Pour remplir le mandat de l’UNFPA, il est capital de prêter
attention à la culture, aux sexospécificités et aux droits
humains. Une programmation sensible aux valeurs culturelles
signifie que les communautés, dans des contextes
totalement différents, sont engagées à soutenir et
“posséder” les droits humains. La prise en compte des
sexospécificités constitue une réponse stratégique au déni
répandu des droits humains des femmes. Et tous les êtres
humains ont droit à jouir de droits égaux et d’une protection
égale. En 2006, ces préoccupations ont convergé
à l’occasion de deux problèmes complexes: la violence
sexiste et la proportion alarmante de femmes atteintes du
VIH/sida.
Faire progresser l’égalité au
bénéfice des femmes et des filles
L’égalité des sexes avance le développement et réduit
la pauvreté – elle est un droit humain inséparable de
la réalisation de tous les objectifs du Millénaire pour le
développement. En 2006, l’UNFPA a élaboré une stratégie
globale en vue de prendre en compte une perspective
sexospécifique dans toute la programmation. Au cours de
la même année:
- Le renforcement de la capacité des gouvernements,
des parlements et des ONG à exécuter les stratégies nationales
en matière de sexospécificités est demeuré une
priorité. Dix pays ont contribué à une étude de l’UNFPA
sur les exemples les plus efficaces d’une programmation
sensible aux valeurs culturelles inspirée par le souci de
réduire la violence sexiste. En outre, l’UNFPA et le Fonds
de développement des Nations Unies pour la femme ont
mis au point un manuel de formation et un ensemble de
ressources concernant la budgétisation en matière de
sexospécificités afin de renforcer la capacité des partenaires
nationaux et des organisations de la société civile.

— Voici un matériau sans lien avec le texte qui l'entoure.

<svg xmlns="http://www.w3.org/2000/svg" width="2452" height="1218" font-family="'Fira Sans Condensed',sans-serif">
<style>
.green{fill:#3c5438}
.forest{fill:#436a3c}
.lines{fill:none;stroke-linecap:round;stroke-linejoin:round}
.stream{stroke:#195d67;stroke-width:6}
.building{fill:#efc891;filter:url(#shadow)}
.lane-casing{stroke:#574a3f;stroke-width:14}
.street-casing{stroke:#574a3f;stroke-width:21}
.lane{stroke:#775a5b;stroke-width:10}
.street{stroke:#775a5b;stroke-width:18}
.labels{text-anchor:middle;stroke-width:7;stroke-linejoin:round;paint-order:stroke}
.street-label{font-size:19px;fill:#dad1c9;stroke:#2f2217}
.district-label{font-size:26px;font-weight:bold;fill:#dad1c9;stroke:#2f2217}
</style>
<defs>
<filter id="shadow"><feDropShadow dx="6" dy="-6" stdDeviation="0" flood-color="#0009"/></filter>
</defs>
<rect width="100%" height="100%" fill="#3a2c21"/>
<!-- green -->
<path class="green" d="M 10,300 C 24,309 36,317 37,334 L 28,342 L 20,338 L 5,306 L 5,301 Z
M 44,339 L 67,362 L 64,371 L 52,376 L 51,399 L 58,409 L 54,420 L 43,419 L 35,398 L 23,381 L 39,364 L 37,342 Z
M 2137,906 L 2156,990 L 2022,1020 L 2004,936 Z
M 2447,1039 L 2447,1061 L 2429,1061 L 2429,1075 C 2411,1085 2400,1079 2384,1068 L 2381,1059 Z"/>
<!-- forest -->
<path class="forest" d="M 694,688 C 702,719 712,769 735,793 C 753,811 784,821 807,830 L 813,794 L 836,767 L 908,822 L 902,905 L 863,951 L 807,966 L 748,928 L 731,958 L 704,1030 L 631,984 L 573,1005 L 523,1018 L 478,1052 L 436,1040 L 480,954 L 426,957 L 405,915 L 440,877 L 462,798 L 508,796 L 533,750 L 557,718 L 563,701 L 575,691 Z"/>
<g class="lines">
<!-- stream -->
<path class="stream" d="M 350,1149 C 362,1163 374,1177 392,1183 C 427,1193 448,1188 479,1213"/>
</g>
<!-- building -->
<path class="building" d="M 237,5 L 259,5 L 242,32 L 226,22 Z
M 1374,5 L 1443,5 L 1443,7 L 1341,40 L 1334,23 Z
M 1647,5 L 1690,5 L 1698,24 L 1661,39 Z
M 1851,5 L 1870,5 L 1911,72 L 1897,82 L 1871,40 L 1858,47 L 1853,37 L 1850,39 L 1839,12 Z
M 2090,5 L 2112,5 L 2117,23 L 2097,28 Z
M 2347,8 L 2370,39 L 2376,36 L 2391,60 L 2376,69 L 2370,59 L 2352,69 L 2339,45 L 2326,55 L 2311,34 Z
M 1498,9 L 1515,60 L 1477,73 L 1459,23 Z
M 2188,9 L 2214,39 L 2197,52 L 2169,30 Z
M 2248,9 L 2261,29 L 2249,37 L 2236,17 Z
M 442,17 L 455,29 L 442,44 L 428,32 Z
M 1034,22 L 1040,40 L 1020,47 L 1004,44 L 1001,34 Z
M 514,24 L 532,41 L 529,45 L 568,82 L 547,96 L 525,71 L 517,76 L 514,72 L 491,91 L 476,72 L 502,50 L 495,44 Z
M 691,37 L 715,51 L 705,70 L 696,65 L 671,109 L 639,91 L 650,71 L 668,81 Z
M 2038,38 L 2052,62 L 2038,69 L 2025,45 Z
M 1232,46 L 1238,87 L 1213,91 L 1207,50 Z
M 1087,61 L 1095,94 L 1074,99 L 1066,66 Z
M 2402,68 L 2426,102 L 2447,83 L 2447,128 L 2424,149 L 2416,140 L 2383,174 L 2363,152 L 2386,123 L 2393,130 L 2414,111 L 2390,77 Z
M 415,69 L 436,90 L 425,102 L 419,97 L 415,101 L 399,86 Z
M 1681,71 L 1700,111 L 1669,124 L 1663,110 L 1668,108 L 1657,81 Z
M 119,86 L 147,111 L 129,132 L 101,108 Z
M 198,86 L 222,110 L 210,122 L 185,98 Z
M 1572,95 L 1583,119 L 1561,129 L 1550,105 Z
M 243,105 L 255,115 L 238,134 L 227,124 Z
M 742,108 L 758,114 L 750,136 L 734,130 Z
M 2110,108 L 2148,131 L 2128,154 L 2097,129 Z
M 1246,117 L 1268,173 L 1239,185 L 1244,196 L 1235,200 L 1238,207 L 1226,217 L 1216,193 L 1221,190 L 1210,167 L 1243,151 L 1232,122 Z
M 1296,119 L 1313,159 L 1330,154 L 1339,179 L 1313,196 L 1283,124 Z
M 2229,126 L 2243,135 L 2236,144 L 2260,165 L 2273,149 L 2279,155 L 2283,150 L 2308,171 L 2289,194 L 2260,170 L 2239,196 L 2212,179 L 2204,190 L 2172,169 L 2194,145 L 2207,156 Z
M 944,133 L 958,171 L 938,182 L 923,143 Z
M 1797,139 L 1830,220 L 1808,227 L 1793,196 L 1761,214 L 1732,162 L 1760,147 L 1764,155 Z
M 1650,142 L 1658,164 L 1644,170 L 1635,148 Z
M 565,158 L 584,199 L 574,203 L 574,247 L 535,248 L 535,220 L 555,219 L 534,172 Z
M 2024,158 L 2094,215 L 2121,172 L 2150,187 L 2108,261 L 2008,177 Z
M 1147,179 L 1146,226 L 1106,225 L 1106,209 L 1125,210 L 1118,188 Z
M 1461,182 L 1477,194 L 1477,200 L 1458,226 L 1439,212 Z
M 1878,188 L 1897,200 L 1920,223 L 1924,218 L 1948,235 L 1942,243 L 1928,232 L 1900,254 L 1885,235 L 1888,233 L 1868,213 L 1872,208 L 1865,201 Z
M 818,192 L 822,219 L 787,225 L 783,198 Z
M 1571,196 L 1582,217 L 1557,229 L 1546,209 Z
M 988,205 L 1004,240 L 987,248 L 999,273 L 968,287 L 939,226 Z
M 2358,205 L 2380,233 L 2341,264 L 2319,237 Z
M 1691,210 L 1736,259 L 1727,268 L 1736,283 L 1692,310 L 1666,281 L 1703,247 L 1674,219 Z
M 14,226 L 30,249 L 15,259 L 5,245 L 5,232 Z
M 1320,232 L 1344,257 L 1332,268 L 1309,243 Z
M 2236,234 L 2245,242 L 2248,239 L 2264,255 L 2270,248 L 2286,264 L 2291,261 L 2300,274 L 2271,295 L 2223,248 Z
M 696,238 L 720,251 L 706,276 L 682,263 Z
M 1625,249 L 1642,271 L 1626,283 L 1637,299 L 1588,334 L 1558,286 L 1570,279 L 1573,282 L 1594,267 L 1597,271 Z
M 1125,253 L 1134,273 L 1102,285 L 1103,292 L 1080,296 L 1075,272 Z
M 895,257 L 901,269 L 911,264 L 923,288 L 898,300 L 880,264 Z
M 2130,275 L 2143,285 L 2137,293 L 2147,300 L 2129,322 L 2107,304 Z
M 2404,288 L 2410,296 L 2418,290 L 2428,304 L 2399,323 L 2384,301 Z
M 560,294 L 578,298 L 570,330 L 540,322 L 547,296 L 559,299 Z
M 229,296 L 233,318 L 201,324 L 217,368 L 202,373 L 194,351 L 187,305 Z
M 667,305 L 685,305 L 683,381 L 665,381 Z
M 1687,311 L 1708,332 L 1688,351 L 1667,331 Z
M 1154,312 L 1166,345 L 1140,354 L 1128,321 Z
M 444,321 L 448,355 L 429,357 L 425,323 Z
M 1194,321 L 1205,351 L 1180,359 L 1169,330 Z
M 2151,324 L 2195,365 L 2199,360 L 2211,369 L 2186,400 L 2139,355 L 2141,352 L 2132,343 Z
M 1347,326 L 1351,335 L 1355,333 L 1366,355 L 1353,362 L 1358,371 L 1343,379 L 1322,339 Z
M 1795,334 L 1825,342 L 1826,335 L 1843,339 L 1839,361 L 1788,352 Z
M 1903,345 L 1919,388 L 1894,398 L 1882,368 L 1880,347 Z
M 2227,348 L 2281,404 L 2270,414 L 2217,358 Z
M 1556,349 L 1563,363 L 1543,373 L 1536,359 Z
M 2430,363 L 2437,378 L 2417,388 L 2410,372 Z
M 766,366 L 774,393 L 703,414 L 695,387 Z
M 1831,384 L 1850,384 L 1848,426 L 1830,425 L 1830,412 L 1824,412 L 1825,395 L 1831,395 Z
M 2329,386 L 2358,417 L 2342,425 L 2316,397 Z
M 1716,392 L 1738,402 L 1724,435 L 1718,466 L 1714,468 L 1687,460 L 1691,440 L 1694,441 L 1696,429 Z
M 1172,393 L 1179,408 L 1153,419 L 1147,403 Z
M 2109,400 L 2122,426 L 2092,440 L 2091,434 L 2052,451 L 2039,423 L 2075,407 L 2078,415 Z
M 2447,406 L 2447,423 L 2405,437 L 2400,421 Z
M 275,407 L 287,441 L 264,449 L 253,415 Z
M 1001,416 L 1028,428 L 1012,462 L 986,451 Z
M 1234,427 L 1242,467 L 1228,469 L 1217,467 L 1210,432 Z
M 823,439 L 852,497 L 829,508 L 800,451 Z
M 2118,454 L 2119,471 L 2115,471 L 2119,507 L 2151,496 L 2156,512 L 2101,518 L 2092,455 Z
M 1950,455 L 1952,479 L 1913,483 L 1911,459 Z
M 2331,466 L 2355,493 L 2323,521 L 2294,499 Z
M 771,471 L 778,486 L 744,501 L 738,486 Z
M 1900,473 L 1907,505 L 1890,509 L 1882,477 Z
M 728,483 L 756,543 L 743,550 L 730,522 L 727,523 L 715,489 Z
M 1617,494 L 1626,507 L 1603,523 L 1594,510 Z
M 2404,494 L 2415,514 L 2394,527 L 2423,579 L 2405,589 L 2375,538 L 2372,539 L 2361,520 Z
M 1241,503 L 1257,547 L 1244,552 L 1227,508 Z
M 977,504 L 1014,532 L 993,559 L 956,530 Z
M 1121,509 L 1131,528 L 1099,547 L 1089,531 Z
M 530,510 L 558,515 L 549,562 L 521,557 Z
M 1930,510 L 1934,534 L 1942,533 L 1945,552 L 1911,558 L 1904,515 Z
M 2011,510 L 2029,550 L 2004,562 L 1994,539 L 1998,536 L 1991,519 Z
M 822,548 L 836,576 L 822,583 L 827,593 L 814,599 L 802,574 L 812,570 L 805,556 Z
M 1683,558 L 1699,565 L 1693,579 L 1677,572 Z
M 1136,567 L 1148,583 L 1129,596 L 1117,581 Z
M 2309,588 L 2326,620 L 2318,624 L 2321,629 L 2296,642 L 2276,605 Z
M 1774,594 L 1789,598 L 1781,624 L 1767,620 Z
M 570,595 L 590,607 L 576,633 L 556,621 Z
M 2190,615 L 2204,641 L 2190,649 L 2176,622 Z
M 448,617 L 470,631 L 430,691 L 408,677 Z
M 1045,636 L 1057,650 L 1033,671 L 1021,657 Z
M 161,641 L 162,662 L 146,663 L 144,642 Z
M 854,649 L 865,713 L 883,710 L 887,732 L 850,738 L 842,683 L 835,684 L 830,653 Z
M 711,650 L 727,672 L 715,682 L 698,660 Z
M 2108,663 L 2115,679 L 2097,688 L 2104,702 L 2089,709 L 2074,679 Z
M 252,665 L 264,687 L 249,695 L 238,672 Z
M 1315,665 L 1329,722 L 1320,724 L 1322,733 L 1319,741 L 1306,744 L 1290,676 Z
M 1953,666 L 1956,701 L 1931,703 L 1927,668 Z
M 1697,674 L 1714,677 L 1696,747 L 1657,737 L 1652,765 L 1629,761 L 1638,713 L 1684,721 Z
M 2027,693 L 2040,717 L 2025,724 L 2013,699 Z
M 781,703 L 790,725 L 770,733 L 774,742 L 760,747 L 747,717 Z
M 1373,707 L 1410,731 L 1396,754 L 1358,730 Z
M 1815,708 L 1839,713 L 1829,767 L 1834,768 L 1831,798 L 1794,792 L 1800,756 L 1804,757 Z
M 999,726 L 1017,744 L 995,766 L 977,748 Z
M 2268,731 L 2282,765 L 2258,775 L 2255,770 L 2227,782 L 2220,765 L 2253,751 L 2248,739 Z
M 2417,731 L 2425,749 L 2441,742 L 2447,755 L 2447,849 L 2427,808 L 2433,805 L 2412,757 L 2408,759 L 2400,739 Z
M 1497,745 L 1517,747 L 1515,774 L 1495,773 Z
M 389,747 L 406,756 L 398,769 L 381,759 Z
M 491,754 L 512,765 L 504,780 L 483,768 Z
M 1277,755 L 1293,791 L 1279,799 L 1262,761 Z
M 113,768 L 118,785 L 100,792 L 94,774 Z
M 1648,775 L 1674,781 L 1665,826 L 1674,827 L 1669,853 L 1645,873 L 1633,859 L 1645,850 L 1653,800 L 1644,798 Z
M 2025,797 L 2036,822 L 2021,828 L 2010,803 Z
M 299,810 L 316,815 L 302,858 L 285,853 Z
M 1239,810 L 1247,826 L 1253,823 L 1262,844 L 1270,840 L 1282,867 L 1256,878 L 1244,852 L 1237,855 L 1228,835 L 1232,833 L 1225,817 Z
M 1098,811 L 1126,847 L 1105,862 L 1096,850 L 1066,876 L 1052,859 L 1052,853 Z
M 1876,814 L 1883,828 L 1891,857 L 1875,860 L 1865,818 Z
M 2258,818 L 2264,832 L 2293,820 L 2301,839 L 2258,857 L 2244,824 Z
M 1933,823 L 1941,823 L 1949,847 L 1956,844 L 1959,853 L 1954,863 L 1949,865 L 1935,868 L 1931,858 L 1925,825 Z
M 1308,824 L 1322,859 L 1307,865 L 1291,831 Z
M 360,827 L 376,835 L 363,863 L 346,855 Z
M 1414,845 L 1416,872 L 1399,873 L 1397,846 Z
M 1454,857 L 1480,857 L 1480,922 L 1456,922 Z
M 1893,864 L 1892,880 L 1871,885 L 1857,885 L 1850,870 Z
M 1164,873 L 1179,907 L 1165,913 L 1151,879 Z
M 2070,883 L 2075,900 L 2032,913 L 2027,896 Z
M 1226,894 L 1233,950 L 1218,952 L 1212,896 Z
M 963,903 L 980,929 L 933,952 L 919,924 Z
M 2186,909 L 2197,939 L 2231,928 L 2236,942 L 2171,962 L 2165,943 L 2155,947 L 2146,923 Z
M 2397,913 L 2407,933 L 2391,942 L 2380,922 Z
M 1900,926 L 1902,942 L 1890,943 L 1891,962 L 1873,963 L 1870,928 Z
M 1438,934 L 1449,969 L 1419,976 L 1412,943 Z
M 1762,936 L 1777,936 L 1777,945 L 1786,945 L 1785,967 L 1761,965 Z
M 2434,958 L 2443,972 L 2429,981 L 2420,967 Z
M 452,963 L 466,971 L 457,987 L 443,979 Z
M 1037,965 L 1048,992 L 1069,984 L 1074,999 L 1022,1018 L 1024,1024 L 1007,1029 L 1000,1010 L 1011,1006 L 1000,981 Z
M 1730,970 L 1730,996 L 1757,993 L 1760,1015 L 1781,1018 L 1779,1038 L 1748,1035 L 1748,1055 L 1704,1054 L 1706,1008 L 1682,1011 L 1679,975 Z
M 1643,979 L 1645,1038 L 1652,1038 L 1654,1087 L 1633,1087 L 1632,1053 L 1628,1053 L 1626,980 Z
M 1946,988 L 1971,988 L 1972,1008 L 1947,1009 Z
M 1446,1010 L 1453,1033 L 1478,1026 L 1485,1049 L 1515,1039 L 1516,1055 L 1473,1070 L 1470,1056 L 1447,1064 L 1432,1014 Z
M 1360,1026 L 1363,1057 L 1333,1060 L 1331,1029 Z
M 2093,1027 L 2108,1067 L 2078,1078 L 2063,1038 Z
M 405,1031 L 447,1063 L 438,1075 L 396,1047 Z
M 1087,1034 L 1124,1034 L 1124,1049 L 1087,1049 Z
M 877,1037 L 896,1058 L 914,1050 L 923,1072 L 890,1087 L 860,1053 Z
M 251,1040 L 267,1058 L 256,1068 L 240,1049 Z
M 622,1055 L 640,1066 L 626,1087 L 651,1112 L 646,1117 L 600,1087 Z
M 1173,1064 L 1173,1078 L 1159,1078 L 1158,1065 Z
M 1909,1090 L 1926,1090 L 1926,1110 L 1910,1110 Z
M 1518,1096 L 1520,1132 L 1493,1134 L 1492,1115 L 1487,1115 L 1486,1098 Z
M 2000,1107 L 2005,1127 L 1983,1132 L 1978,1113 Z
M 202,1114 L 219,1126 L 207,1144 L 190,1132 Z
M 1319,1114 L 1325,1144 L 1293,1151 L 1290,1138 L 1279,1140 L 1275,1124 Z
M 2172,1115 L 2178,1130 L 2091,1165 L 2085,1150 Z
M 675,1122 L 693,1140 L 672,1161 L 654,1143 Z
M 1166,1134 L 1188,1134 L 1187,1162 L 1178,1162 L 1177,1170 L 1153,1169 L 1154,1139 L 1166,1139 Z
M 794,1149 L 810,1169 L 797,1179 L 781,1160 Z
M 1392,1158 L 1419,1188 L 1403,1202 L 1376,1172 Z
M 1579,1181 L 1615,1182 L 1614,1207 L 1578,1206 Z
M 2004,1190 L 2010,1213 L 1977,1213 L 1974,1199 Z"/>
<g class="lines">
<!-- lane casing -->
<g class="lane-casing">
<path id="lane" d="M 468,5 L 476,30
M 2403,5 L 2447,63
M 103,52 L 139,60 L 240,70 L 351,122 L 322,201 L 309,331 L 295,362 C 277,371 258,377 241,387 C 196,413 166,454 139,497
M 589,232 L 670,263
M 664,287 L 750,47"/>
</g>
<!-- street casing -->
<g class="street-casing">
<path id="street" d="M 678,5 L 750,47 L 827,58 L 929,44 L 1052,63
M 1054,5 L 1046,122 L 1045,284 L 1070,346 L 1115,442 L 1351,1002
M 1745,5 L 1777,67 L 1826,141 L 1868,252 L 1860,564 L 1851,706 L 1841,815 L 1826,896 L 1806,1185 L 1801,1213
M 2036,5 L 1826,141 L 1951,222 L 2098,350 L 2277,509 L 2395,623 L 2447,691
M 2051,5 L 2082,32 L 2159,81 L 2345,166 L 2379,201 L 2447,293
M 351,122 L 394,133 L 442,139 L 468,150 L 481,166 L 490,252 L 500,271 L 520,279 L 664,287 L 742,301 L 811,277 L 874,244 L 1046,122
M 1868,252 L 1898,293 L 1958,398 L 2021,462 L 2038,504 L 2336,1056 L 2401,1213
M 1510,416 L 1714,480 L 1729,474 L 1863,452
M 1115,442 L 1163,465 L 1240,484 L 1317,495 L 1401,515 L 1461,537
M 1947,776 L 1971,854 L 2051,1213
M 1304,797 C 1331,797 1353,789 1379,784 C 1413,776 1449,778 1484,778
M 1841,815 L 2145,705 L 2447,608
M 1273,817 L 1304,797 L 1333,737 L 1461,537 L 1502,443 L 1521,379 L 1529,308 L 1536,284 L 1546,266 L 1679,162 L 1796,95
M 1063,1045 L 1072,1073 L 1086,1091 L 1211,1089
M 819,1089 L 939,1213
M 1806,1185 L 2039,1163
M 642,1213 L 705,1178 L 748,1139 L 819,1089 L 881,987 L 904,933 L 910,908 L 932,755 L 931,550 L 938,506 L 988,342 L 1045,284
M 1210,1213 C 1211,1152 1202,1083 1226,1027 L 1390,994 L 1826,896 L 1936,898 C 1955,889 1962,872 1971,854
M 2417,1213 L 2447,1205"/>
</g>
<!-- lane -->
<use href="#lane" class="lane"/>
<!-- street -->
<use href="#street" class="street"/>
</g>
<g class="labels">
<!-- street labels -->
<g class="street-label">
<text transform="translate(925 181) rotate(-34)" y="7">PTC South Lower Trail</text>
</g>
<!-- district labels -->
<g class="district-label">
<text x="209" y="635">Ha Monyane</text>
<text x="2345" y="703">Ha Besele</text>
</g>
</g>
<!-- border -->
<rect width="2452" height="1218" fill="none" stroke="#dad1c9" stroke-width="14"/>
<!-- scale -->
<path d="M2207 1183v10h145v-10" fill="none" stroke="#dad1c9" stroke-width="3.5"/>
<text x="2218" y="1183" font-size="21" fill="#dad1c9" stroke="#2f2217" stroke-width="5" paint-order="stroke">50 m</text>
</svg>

Les deux produits ont été mis à l’essai et distribués aux
bureaux de pays de l’UNFPA et à ses partenaires.
- Les femmes représentent près de la moitié de tous les
migrants au niveau mondial, et leur nombre augmente
constamment. En mai 2006, l’UNFPA et l’Organisation
internationale pour les migrations ont organisé une réunion de deux jours
sur les femmes migrantes, à laquelle est venu participer un groupe d’experts.
Les recommandations ont fait l’objet de débats ultérieurs lors du Dialogue
de haut niveau sur la migration internationale et le développement, tenu
en septembre par l’Assemblée générale. En dépit d’avantages potentiels,
le Fonds a averti qu’en
comparaison des hommes, les femmes ont moins de
possibilités de migrer légalement, sont plus exposées à la
violence et à l’exploitation, et ont une moindre chance de
recevoir les soins de santé qui leur sont nécessaires.
- L’UNFPA a continué de recommander des mesures pour
protéger femmes et filles du VIH/sida. L’attachement du
Fonds à l’égalité des sexes a été mis en lumière par ses partenariats
avec la Coalition mondiale sur les femmes et le sida que dirige l’ONUSIDA
et par diverses publications nouvelles, aussi bien qu’à l’occasion d’importantes
rencontres tenues à New York, Toronto et ailleurs. L’UNFPA a continué
d’insister pour qu’un lien soit établi entre la lutte contre le VIH/sida
et la programmation en matière de santé reproductive – car
c’est une approche plus efficace que les interventions actuelles
qui ne s’attaquent pas aux facteurs sociaux, culturels et
économiques mettant les femmes en danger.
Tous ont droit à des droits
égaux et à une protection égale
Il importe d’oeuvrer au sein des communautés pour nourrir
et cultiver le respect des droits humains, en tant que
partie intégrante de leur système de valeurs. L’UNFPA
prête appui aux programmes qui donnent aux femmes,
aux hommes et aux jeunes l’information, les savoir-faire
nécessaires à la vie et l’éducation dont ils ont besoin pour
revendiquer leurs droits. En 2006:
- L’UNFPA a mis au point des outils techniques afin de
doter son personnel des connaissances et aptitudes lui
permettant d’exécuter et évaluer les programmes orientés
vers la défense des droits humains. Le Fonds collabore
avec l’École de santé publique de l’Université Harvard afin
de produire une formation d’ensemble concernant la programmation
basée sur les droits humains. Il a d’autre part activement participé
à faire prendre en compte les problèmes de population dans Action 2,
initiative du Secrétaire
général de l’ONU relative aux droits humains.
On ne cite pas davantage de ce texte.